Data extracted from a collection:
>>>

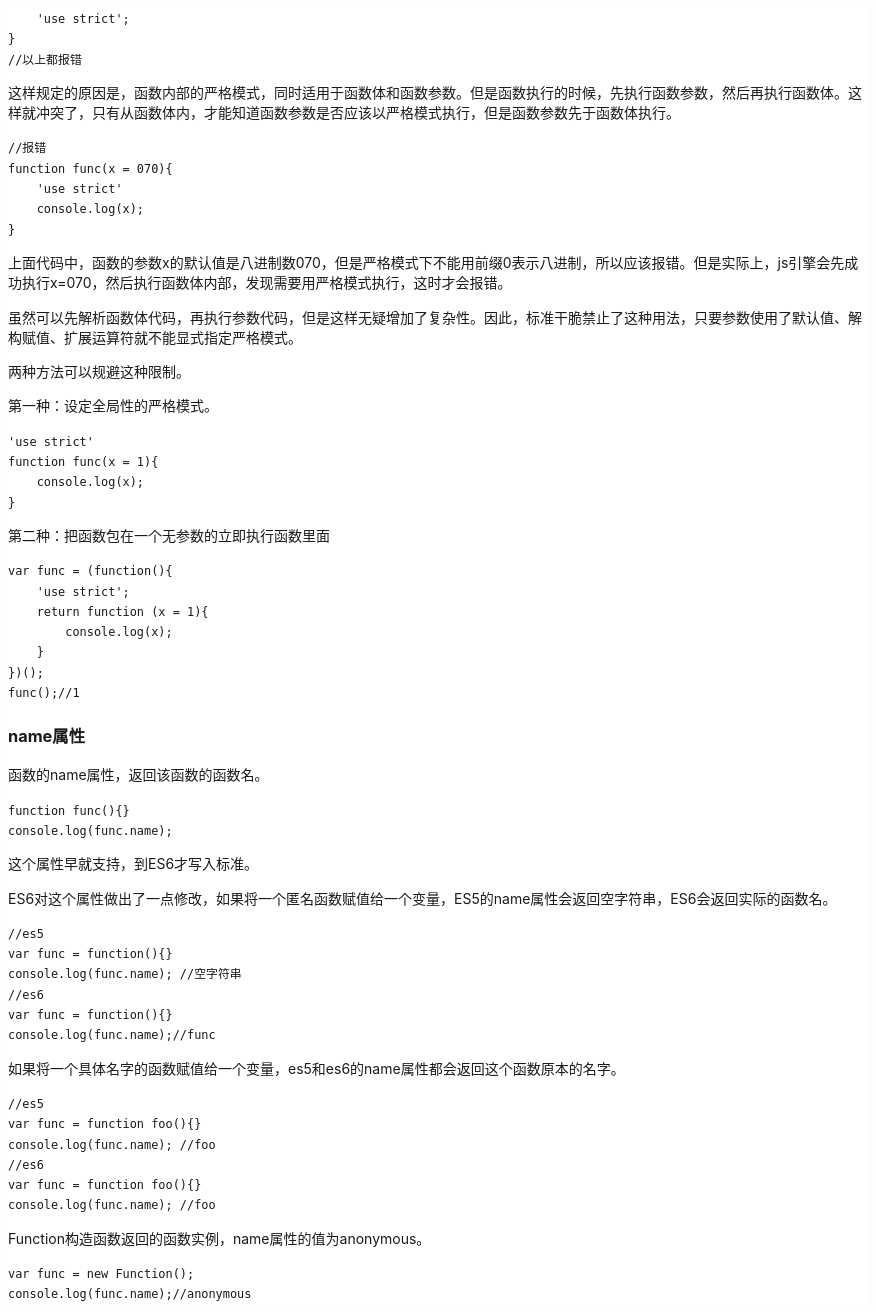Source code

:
 ```
	'use strict';
}
//以上都报错
```
这样规定的原因是，函数内部的严格模式，同时适用于函数体和函数参数。但是函数执行的时候，先执行函数参数，然后再执行函数体。这样就冲突了，只有从函数体内，才能知道函数参数是否应该以严格模式执行，但是函数参数先于函数体执行。
```
//报错
function func(x = 070){
	'use strict'
	console.log(x);
}
```
上面代码中，函数的参数x的默认值是八进制数070，但是严格模式下不能用前缀0表示八进制，所以应该报错。但是实际上，js引擎会先成功执行x=070，然后执行函数体内部，发现需要用严格模式执行，这时才会报错。

虽然可以先解析函数体代码，再执行参数代码，但是这样无疑增加了复杂性。因此，标准干脆禁止了这种用法，只要参数使用了默认值、解构赋值、扩展运算符就不能显式指定严格模式。

两种方法可以规避这种限制。

第一种：设定全局性的严格模式。
```
'use strict'
function func(x = 1){
	console.log(x);
}
```
第二种：把函数包在一个无参数的立即执行函数里面
```
var func = (function(){
	'use strict';
	return function (x = 1){
		console.log(x);
	}
})();
func();//1
```
### name属性
函数的name属性，返回该函数的函数名。
```
function func(){}
console.log(func.name);
```
这个属性早就支持，到ES6才写入标准。

ES6对这个属性做出了一点修改，如果将一个匿名函数赋值给一个变量，ES5的name属性会返回空字符串，ES6会返回实际的函数名。
```
//es5
var func = function(){}
console.log(func.name); //空字符串
//es6
var func = function(){}
console.log(func.name);//func
```
如果将一个具体名字的函数赋值给一个变量，es5和es6的name属性都会返回这个函数原本的名字。
```
//es5
var func = function foo(){}
console.log(func.name); //foo
//es6
var func = function foo(){}
console.log(func.name); //foo
```
Function构造函数返回的函数实例，name属性的值为anonymous。
```
var func = new Function();
console.log(func.name);//anonymous
```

<<<

Exercise brief:
Copy out the entries verbatim, but skip every picture.

Exercise solution:
Source code

:
 ```
	'use strict';
}
//以上都报错
```
这样规定的原因是，函数内部的严格模式，同时适用于函数体和函数参数。但是函数执行的时候，先执行函数参数，然后再执行函数体。这样就冲突了，只有从函数体内，才能知道函数参数是否应该以严格模式执行，但是函数参数先于函数体执行。
```
//报错
function func(x = 070){
	'use strict'
	console.log(x);
}
```
上面代码中，函数的参数x的默认值是八进制数070，但是严格模式下不能用前缀0表示八进制，所以应该报错。但是实际上，js引擎会先成功执行x=070，然后执行函数体内部，发现需要用严格模式执行，这时才会报错。

虽然可以先解析函数体代码，再执行参数代码，但是这样无疑增加了复杂性。因此，标准干脆禁止了这种用法，只要参数使用了默认值、解构赋值、扩展运算符就不能显式指定严格模式。

两种方法可以规避这种限制。

第一种：设定全局性的严格模式。
```
'use strict'
function func(x = 1){
	console.log(x);
}
```
第二种：把函数包在一个无参数的立即执行函数里面
```
var func = (function(){
	'use strict';
	return function (x = 1){
		console.log(x);
	}
})();
func();//1
```
### name属性
函数的name属性，返回该函数的函数名。
```
function func(){}
console.log(func.name);
```
这个属性早就支持，到ES6才写入标准。

ES6对这个属性做出了一点修改，如果将一个匿名函数赋值给一个变量，ES5的name属性会返回空字符串，ES6会返回实际的函数名。
```
//es5
var func = function(){}
console.log(func.name); //空字符串
//es6
var func = function(){}
console.log(func.name);//func
```
如果将一个具体名字的函数赋值给一个变量，es5和es6的name属性都会返回这个函数原本的名字。
```
//es5
var func = function foo(){}
console.log(func.name); //foo
//es6
var func = function foo(){}
console.log(func.name); //foo
```
Function构造函数返回的函数实例，name属性的值为anonymous。
```
var func = new Function();
console.log(func.name);//anonymous
```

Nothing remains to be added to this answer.